Je vis ce que j’avais décidé de ne pas voir. J’étais partie à pied, dans l’espoir de me perdre un peu, pour mieux me retrouver et je pensais être arrivée à mes fins. La ville étrangère faisait de moi ce qu’elle voulait et c’est ce que je cherchais. J’avais échappé aux trajets fléchés, sans faire malgré tout l’économie de la grande halle aux structures métalliques, ni d’une statue de princesse nostalgique qui m’avait sans doute aiguillée : face à elle je m’étais demandé si c’était bien la femme au destin tragique du livre. Le fleuve qui l’accompagnait m’avait fait comprendre que je ne m’étais pas trompée. En la quittant, j’avais retrouvé les avenues tristes, des années cinquante, taillées au cordeau ; j’avais voulu les fuir mais tout était à angle droit et près d’une intersection, s’est imposé un bâtiment gris. Des visiteurs silencieux en sortaient, et à l’instant, j’ai compris de quoi il s’agissait : je suis entrée à mon tour dans la maison de la Terreur. Murs tapissés de photos, visages des deux régimes, extraits de films, archives, profusion de documents, comme autant de preuves à l’appui d’une démonstration trop lourde. Avec le poids de la visite sur les épaules, j’ai suivi les flèches. Je suis descendue. Et là, en découvrant les caves aux murs imprégnés par l’odeur de la souffrance, j’ai compris qu’étaient exposés de vrais instruments de torture, dans des cellules inhumaines, chaque élément souterrain parfaitement conservé, et offert à la stupéfaction des touristes. Quand je suis remontée à la surface, je n’étais plus la même. La nuit venait de tomber et le grand fleuve fuyait pour éviter de répondre à la grande question.

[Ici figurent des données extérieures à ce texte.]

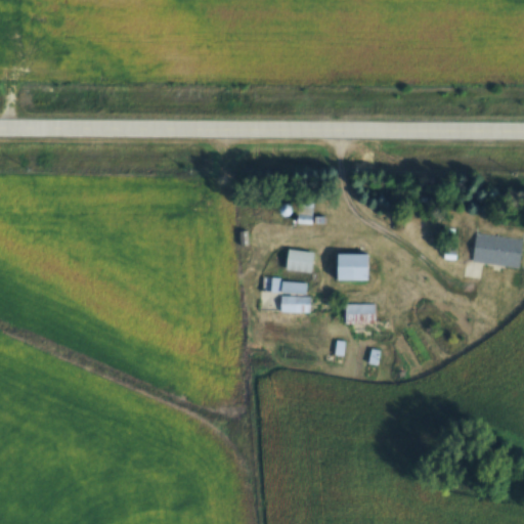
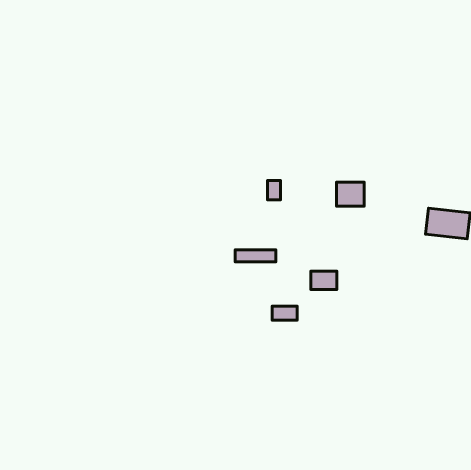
building: [286,249,314,273] -> none
building: [339,254,369,280] -> [336,182,364,206]
building: [281,297,309,312] -> [272,306,297,320]

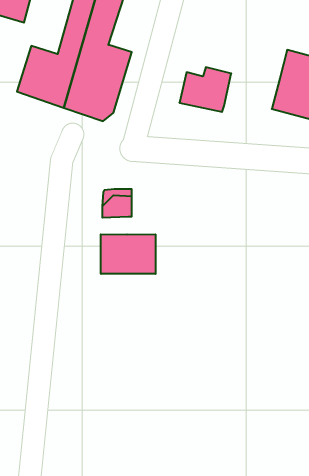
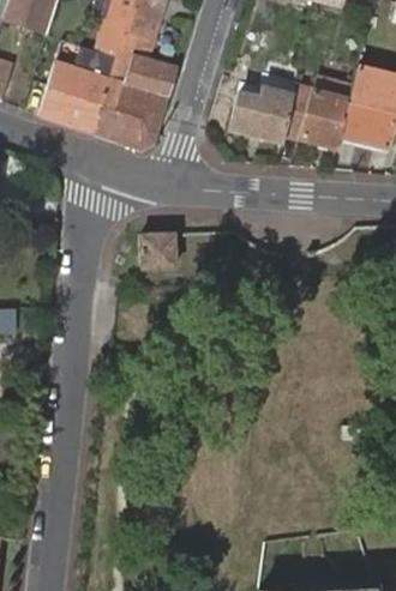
building: none -> [284,85,350,146]
building: [101,234,156,274] -> none

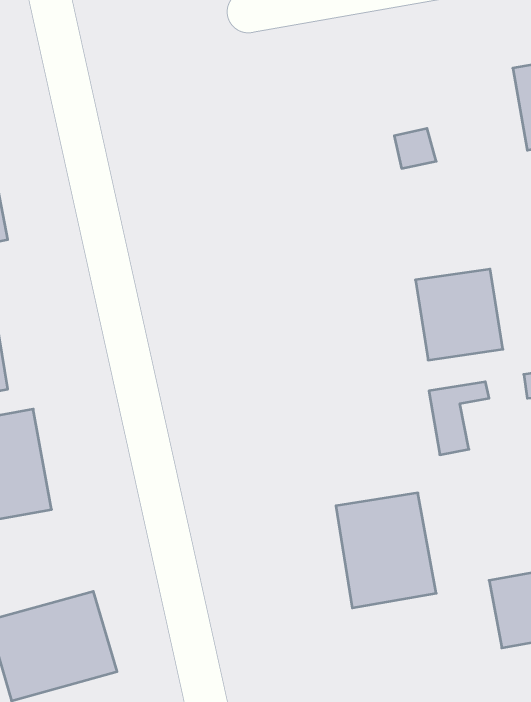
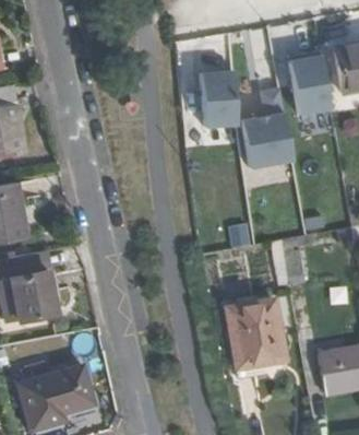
building: none -> [288,54,328,111]
building: none -> [201,69,237,126]
building: [415,269,503,360] -> [242,111,295,166]

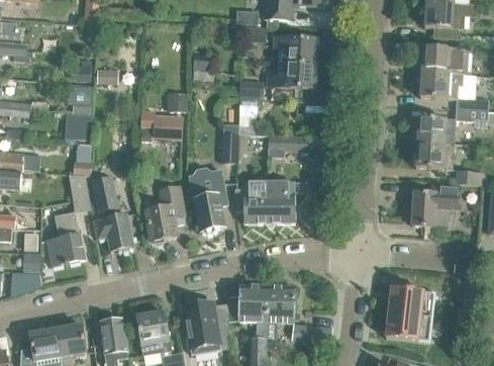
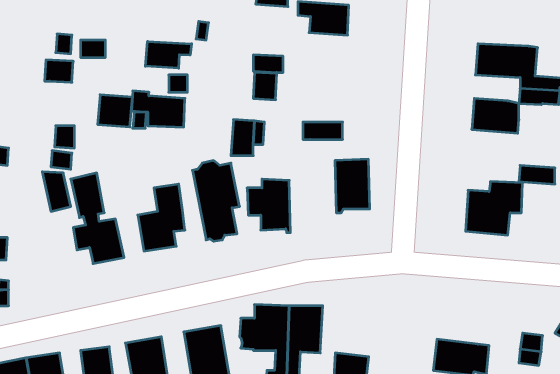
building: [421,45,472,74] -> none
building: [266,62,315,89] -> none
building: none -> [145,41,192,68]
building: [67,108,95,134] -> [98,95,132,127]
building: [414,141,454,168] -> none
building: [268,181,296,224] -> [335,159,370,213]
building: [46,210,83,263] -> none
building: [388,286,433,316] -> none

Je vis à l’étage de la maison annexe, dans la paisible petite ville, trois fenêtres sans vitres. Le lieu semblait désaffecté, pourtant, un être à part y vivait épisodiquement. Pendant l’hiver, des cartons avaient tenu lieu de vitres, comme si l’occupant ne voulait pas remettre les rectangles de verre qui à la fois isolent et laissent entrer la lumière. Peut-être ne pouvait-il pas faire le chemin qui pouvait le mener à la réparation des fenêtres. Un lambeau de drapeau noir et blanc remuait un peu comme un rideau, comme une silhouette sur un radeau. Mais personne. Des herbes folles, une voiture verdie, garée à côté depuis une éternité. Mais personne. Juste la rumeur : on croisait l’occupant parfois couvert de peinture, parfois portant des sacs pleins de bribes pour réaliser d’éventuelles installations, parfois faisant la manche. Là, on ne le voit plus. Il a peut-être changé d’endroit. Pris la tangente, disent-ils. Au pied de la maison, trois grosses étoiles dorées ont été posées. Sans doute par lui. On ne sait pas pourquoi.

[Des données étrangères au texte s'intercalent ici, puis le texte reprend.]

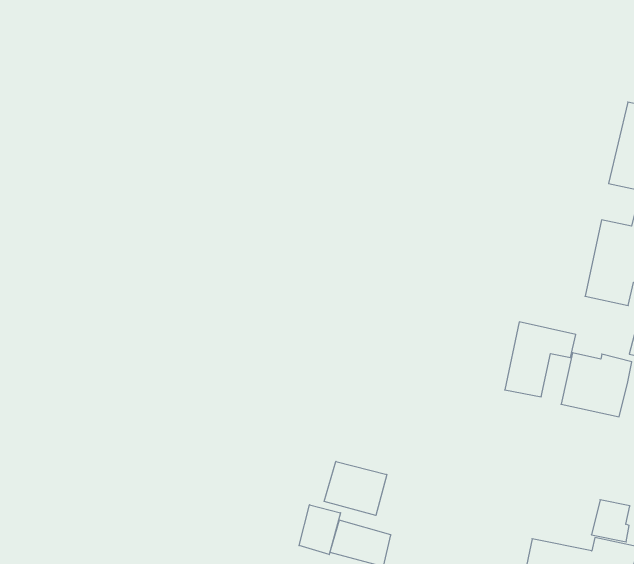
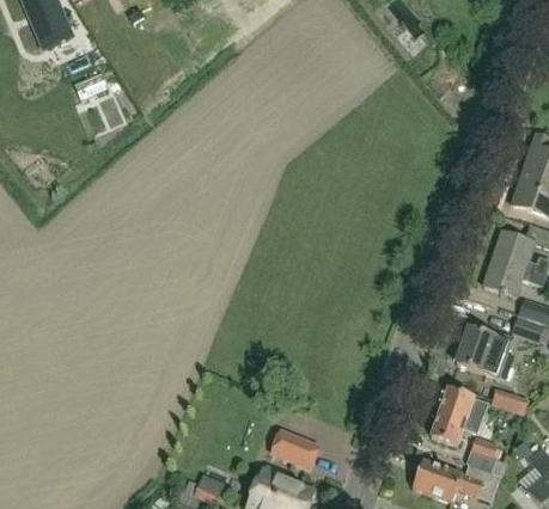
building: [505,322,576,397] -> [429,386,487,443]
building: [324,461,387,515] -> none
building: [299,505,341,555] -> none

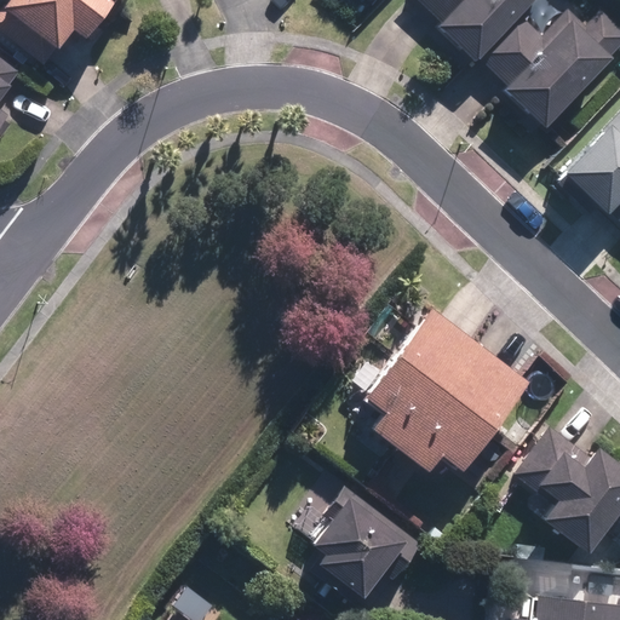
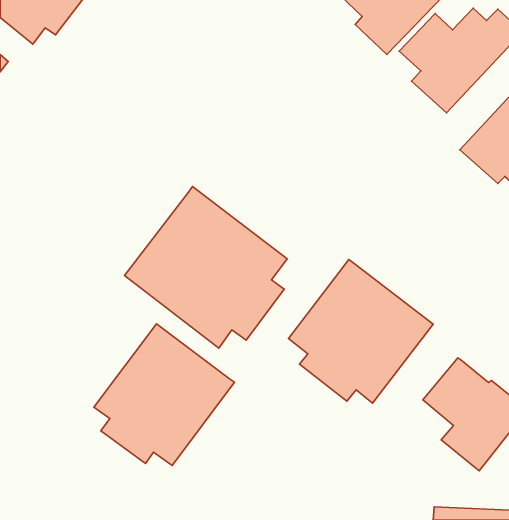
building: none -> [124,186,287,348]
building: none -> [94,324,235,466]
building: [314,482,430,601] -> none

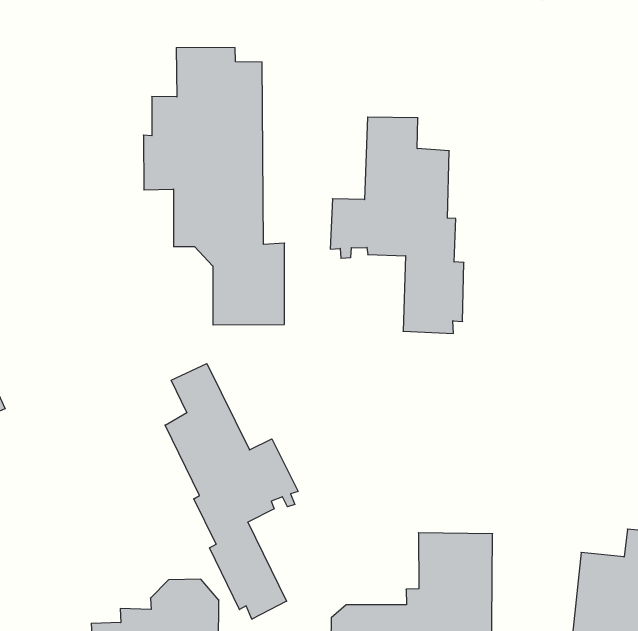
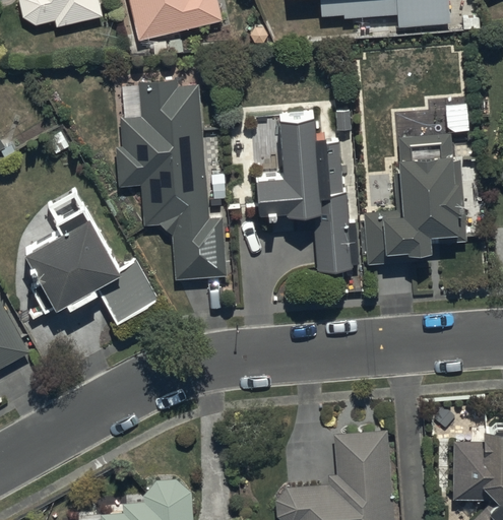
building: none -> [363,103,467,266]
building: none -> [27,189,165,322]
building: [165,364,298,619] -> none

Je vis il y a peu dans la grande salle à manger des séniors une belle dame âgée qui attirait l’attention parmi les quelques convives assis autour de la table ronde. L’amie qui l’avait déjà rencontrée m’invita à lui parler. Après avoir hésité, par peur de troubler son repas, je me penchai vers elle : ses cheveux blancs, habilement tressés ou ramassés étaient retenus par toutes sortes de petites barrettes plates, comme celles des petites filles. Elle avait le regard brillant de ceux qui savent et s’apprêtent distiller leur secret avec délectation. Elle confirma ce qui se disait : oui, elle avait bien vendu la maison de Roche à la célèbre chanteuse américaine, amoureuse du poète vagabond. Mais surtout, elle avait retrouvé sous le carrelage quelques croquis et bribes griffonnés par l’artiste disparu et elle préparait le livre de la démonstration : les images fantastiques des poèmes avaient bien jailli au contact des lieux, et de l’économie rurale — champs, forêt, lavoir-miroir— elle avait les preuves. A voix basse, elle ajouta une confidence : il ne me reste plus que la table des matières et j’aurai fini… Mais revenez, je vous parlerai aussi de l’encrier. Son encrier… Elle poursuivit le repas comme si de rien n’était mais je savais que désormais elle m’attendait pour la suite.